ByJames McDonald, writer at
James is a Movie Critic and Celebrity Interviewer with over 30 years of experience as an Award-Winning Filmmaker.
James McDonald

A witch tasks a childless baker and his wife with procuring magical items from classic fairy tales to reverse the curse put on their family tree.

Disney is that rare company that always seems to have its cinematic hand on the pulse of the nation. With their recent acquisitions of Marvel and LucasFilm and Pixar before that, you can bet they’ll be testing the world’s temperature every day so they can stay ahead of the pack. From the classics, such as “Bambi,” “Snow White and the Seven Dwarfs” and “The Jungle Book,” right up to today’s gems, “Finding Nemo”, “Up” and “Wall-E,” Disney, for the most part, apparently, can do no wrong. Having said that, after viewing “Into the Woods,” I came away with a strange feeling. Normally, after watching a film, you can tell, immediately, where it belongs; action, comedy, sci-fi, etc., the movie is pretty self explanatory and you know which genre to assign it to.

“Into the Woods” is exceptional in as much as it was not easy for me to categorize. Initially, from the trailers and press junkets I’d seen, it was pretty evident that it was a musical but after watching the movie, it felt more like an operetta, comparable to a Gilbert & Sullivan collaboration than some of their previous straightforward musicals such as “Frozen” or even the “High School Musicals” and that right there, could pose a problem. There are obviously fans of the “Into the Woods” stage production but asides from them and with no particular predetermined audience, none that I could distinguish anyway, I feel like that right there, could end up hurting the movie. Without knowing who to aim your film at, it’s pretty much a free-for-all and could go either way.
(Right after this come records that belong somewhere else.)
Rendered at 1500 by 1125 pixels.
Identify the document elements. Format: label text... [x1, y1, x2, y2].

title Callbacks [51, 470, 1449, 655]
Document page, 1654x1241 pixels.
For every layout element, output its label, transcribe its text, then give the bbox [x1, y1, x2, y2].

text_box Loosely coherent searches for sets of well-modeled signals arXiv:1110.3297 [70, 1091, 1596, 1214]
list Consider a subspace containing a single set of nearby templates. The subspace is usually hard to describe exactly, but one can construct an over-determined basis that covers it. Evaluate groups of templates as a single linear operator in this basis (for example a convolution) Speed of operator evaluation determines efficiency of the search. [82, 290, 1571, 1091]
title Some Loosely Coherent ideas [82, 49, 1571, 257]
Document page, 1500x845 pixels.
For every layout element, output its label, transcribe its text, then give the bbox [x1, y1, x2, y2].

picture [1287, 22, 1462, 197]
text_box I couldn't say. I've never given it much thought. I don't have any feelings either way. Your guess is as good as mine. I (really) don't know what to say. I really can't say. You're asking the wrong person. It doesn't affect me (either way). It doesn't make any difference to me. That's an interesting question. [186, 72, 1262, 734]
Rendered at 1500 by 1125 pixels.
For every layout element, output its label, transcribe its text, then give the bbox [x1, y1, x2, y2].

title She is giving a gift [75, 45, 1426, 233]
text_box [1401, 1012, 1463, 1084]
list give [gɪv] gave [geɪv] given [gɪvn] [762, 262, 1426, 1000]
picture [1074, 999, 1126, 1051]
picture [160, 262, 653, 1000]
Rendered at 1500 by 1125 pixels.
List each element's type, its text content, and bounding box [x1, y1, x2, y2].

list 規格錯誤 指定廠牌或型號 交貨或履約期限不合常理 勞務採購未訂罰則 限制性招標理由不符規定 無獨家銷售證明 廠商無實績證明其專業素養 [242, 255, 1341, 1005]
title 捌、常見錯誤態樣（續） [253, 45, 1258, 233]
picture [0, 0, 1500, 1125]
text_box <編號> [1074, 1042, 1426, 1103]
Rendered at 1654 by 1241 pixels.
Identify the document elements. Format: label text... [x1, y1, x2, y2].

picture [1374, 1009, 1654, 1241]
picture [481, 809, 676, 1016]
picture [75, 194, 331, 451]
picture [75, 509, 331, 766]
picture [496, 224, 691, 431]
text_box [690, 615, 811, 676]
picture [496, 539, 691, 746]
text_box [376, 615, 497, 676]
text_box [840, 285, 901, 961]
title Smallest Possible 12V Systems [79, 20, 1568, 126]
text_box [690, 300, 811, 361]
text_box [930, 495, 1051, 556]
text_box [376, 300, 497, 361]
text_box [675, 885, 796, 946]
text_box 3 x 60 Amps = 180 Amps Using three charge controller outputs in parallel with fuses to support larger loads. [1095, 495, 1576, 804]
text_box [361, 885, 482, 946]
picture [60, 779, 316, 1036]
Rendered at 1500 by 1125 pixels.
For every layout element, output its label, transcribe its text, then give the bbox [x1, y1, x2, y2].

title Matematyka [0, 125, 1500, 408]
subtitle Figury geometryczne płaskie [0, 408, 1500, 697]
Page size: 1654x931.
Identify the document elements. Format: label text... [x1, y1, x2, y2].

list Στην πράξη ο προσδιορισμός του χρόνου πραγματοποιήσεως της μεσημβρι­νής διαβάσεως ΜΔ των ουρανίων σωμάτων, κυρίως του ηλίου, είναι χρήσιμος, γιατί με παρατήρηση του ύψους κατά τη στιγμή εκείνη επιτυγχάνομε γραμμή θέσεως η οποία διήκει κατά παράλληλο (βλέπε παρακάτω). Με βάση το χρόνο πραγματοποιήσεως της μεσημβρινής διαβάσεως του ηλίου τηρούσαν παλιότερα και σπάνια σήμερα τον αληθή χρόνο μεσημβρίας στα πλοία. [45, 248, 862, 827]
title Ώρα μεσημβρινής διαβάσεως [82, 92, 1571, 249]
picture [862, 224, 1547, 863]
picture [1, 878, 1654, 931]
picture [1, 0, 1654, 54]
As far as the story goes, it effectively incorporates several classic stories and characters and does so admirably. We are introduced to the Baker (James Corden) and his wife (Emily Blunt) who find out from their neighborly Witch (Meryl Streep), that they will never be able to conceive as she placed a curse on his father years earlier because he stole from her and that the curse will follow every generation unless they can retrieve several items for her within the next few days. They must recover “the cow as white as milk, the cape as red as blood, the hair as yellow as corn and the slipper as pure as gold.” So off they set and along the way, they meet Jack (Daniel Huttlestone) who owns the cow and trades it for magic beans, Red Riding Hood (Lilla Crawford) who owns the red cape and Cinderella (Anna Kendrick) who owns the slipper as pure as gold.

We also meet Rapunzel, who lives in a high tower in the middle of the forest and who attracts the attention of a Prince (Billy Magnussen) and Cinderella who lives with her stepmother (Christine Baranski) and two step-sisters, Florinda (Tammy Blanchard) and Lucinda (Lucy Punch). Cinderella wishes for the opportunity to attend the King’s festival and after paying a visit to her mother’s grave, in typical Disney fashion, her wish is granted but this Cinderella is very different from previous iterations. Every time she attends the festival, she leaves the Prince (Chris Pine) and scurries away, unsure of what she wants with him in hot pursuit. During her departure every evening, she continually runs into the baker’s wife who constantly tries to steal one of her slippers.

The baker tries to steal Red Riding Hood’s cape only to be met with a piercing, high-pitched scream that echoes throughout the woods and then the white cow falls over dead in the midst of everything going on. Director Rob Marshall infuses some much needed comedic elements into a fantastic story accompanied by some positively memorable songs and every actor onscreen is exemplary. Of course, Meryl Streep steals every scene she is in while Johnny Depp makes a delicious and playful big bad wolf. The performances carry the film to heights it might not have reached otherwise with a less than stellar cast and having directed the musicals “Chicago” and “Nine,” Rob Marshall proves his expertise at staging some spectacular musical numbers.

However, there was one aspect of the movie I had trouble with and that was the last act. In true Disney form, all the characters get what they wish for and just as you think the movie is going to end with the quintessential “…and they all lived happily ever after,” it does a complete 180 and all the charm and magic we witnessed thus far, is washed away and everything becomes dark and somber and the film basically introduces a moral compass to all the characters. Spouses stray, people die and when everyone realizes that a giant has made its way down the magic beanstalk and has decimated half the kingdom and its inhabitants, family and friends put the blame on each other until they understand that they must work together to kill the giant.

I would have much preferred a happy ending over the bleak and mournful one presented to us and while the story is obviously faithful to the stage production on which it is based, I feel that a lot of people, especially the younger ones, will not approve. This one criticism aside however, “Into the Woods” succeeds because of its energetic and enthusiastic cast, lavish visuals, skillful direction and some unforgettable songs and lyrics by Stephen Sondheim.